▶ [BRANO FORNITO]:
———
25.8.10

Il trasformismo italiano e gli intellettuali contaminati. A proposito del caso Mondadori (di Giuseppe Carlo Marino)

Ripropongo in questo spazio la nota di Giuseppe Carlo Marino, storico di valore, che ho già condiviso su fb, nella speranza che abbia qualche lettore in più. A mio avviso ne meriterebbe molti (S.L.L.)
Il tema del trasformismo, soprattutto degli intellettuali ( e del loro conforme servilismo vanaglorioso), viene quasi sempre eluso. Piace poco e non se ne parla volentieri, perché si tratta di un vizio nazionale da cui pochissimi risultano immuni. E ci sono persino coloro che di tal vizio pretendono di fare una "virtù", vantandolo come una saggia "elasticità" di comportamento nei meandri di un sistema che da sempre inclina alla corruzione (Oh.. l'imperitura lezione del nobile Guicciardini!).

Per non farla lunga, veniamo al caso Mondadori, così come se ne rivelano oggi gli effetti nel mondo della cultura del bel Paese. Gli autori della nota e prestigiosa Casa editrice si sono divisi in due partiti: i "moralisti contaminati", indignati appunto per la contaminazione subìta dalle loro anime belle nel rapporto profittevolmente istaurato, e per anni profittevolmente mantenuto, con un editore niente affatto incline ai doveri civili ; e i "realisti innocenti" che, con qualche punta di inconsapevole cinismo, rivendicano il loro diritto all'innocenza (come quella - dice Pennacchi- del contadino che porta la sua merce al mercato) ovvero la sovrana autonomia delle loro anime belle di fronte ad un prodigo editore che lietamente usa evadere le tasse. Sui due partiti, si erge oggi, rigorosamente super partes, con ambigua saggezza da santone, il bla-bla del solito Scalfari (che certamente di moralismo se ne intende). Ma né gli uni né gli altri (né il santone super partes) comprendono o vogliono comprendere di non avere a che fare con una semplice questione di etica pubblica e, in ispecie, di mera "moralità fiscale".
———
▶ [DATI GREZZI]:
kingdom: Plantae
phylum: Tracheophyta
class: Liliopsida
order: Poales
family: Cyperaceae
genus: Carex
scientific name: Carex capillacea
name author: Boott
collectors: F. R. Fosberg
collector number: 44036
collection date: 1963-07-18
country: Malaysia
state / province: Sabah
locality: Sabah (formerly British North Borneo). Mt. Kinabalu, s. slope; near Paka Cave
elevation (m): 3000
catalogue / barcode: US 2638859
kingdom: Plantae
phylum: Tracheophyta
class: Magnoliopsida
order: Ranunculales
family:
———
▶ [CONSEGNA]: Nel brano sul caso Mondadori, a chi viene attribuito il paragone con il contadino che porta la sua merce al mercato? Per rispondere serve soltanto il brano, non il materiale.

▶ [RISPOSTA ATTESA]: A Pennacchi.